Reproduce the material below verbatim, starting with the line containing "state / province: U. Demerara-Berbice" and going on through the line containing "scientific name: Ascophyllum nodosum".

── Recorded information

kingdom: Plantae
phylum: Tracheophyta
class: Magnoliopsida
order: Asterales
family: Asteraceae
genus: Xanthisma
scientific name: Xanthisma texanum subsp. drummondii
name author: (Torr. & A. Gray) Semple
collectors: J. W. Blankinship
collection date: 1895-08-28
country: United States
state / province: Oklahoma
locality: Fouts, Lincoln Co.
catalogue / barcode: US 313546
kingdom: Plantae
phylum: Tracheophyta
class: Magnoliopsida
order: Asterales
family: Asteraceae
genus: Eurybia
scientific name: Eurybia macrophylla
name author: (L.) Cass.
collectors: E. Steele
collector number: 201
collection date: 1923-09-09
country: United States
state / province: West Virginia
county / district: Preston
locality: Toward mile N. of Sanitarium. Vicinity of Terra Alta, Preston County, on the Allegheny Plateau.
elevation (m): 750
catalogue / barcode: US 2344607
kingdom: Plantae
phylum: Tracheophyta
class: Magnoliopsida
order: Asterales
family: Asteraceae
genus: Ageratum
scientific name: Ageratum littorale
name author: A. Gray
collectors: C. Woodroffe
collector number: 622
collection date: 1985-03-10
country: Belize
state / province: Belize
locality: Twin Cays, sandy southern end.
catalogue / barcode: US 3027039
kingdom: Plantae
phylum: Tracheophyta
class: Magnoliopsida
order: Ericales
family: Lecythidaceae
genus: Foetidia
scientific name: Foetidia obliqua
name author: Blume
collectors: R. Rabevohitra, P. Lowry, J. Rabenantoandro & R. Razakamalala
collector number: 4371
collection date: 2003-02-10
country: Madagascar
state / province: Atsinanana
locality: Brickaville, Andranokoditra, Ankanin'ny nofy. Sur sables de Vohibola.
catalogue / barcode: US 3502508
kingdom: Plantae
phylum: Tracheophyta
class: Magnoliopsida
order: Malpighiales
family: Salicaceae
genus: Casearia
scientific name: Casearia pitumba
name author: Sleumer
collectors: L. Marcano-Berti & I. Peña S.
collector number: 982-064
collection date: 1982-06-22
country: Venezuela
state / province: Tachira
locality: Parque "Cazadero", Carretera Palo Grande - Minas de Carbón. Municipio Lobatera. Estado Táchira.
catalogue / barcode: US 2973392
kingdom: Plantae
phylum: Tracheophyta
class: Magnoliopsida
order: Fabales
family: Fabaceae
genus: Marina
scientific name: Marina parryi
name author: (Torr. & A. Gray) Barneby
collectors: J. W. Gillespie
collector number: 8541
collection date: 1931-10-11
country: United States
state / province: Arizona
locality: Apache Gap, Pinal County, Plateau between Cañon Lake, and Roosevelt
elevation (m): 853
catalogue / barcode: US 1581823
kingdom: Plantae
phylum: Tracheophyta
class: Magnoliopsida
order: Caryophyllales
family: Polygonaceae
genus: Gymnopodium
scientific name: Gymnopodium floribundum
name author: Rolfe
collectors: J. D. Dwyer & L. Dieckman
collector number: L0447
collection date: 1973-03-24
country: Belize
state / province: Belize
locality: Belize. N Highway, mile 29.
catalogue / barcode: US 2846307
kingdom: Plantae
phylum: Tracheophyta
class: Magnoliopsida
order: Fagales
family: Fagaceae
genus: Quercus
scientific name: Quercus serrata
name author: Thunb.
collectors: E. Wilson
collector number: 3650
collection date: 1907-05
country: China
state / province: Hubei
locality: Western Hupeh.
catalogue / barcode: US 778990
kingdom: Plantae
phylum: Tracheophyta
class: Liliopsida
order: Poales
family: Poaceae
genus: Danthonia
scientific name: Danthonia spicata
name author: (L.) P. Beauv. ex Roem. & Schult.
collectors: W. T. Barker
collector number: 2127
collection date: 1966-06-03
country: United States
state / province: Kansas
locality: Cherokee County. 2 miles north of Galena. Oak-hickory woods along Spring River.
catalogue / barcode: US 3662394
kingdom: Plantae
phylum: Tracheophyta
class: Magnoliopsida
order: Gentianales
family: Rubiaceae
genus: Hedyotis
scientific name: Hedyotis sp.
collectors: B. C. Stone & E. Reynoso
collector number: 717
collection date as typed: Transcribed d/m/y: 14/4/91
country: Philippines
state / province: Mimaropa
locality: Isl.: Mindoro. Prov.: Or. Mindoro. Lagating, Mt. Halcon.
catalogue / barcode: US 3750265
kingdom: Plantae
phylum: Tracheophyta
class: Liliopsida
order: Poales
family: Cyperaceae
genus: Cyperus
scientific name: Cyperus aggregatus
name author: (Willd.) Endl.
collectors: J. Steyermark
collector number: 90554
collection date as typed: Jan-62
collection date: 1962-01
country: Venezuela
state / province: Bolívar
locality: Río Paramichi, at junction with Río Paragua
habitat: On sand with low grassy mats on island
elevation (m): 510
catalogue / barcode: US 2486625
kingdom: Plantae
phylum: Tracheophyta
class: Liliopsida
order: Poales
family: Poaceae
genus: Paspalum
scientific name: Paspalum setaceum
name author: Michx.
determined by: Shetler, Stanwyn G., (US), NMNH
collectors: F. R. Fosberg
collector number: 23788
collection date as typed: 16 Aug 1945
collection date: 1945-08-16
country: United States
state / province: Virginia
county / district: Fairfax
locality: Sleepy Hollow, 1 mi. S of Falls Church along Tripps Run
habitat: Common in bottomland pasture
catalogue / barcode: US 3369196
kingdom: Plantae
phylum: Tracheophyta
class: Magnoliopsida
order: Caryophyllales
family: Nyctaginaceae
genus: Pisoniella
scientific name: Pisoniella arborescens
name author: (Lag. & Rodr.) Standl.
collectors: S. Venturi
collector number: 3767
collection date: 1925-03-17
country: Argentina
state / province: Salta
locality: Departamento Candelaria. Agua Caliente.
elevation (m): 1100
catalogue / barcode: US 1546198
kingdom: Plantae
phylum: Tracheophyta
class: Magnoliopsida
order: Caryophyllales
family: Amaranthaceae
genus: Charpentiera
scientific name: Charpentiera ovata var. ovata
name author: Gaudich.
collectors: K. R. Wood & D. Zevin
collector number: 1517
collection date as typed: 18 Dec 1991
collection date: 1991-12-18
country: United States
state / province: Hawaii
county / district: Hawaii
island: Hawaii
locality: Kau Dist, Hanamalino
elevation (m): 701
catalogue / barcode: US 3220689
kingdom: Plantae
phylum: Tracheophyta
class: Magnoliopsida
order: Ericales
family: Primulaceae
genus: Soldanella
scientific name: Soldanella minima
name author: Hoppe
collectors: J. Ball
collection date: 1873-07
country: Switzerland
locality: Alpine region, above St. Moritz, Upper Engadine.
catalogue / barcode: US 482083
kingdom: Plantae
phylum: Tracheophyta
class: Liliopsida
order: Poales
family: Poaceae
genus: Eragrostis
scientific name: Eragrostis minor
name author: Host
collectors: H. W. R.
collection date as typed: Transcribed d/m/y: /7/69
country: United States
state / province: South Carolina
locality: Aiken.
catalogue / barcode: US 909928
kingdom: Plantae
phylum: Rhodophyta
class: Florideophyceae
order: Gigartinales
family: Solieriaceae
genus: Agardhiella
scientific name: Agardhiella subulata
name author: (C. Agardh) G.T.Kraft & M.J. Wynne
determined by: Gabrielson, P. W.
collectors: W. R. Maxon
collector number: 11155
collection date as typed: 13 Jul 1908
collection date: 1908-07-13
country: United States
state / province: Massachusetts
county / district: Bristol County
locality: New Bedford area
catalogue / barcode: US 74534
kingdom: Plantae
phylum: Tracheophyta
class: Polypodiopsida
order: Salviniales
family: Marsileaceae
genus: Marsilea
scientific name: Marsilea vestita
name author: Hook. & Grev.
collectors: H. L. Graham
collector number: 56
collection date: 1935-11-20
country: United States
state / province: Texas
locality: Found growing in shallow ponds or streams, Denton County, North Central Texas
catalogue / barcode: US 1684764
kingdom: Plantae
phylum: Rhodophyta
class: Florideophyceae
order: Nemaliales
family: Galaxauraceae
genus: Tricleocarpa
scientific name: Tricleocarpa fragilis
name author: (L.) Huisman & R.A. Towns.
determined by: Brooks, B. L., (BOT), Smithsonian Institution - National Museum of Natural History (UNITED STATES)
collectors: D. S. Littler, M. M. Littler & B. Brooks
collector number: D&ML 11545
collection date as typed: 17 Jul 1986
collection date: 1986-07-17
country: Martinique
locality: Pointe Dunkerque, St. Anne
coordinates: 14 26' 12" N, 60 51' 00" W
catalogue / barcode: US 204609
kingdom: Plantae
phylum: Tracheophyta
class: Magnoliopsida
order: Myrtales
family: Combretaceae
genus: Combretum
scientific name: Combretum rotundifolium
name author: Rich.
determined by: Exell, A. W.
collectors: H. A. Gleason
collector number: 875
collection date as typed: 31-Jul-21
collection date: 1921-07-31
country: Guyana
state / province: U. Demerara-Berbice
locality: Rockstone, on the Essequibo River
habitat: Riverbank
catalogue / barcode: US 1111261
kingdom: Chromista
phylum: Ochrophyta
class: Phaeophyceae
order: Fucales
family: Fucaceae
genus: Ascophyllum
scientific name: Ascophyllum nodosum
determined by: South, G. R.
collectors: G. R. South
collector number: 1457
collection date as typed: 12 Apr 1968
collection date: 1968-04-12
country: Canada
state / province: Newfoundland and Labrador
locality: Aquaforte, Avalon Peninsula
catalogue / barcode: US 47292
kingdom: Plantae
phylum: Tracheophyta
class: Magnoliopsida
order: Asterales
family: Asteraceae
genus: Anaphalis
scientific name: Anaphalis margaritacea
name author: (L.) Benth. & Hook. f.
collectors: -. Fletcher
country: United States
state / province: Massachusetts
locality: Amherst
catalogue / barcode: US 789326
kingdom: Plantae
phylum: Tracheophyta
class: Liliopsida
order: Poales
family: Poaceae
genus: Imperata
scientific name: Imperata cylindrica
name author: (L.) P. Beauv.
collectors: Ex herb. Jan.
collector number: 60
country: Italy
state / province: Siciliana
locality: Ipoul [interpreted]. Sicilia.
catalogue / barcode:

────

Answer to this exercise -
state / province: U. Demerara-Berbice
locality: Rockstone, on the Essequibo River
habitat: Riverbank
catalogue / barcode: US 1111261
kingdom: Chromista
phylum: Ochrophyta
class: Phaeophyceae
order: Fucales
family: Fucaceae
genus: Ascophyllum
scientific name: Ascophyllum nodosum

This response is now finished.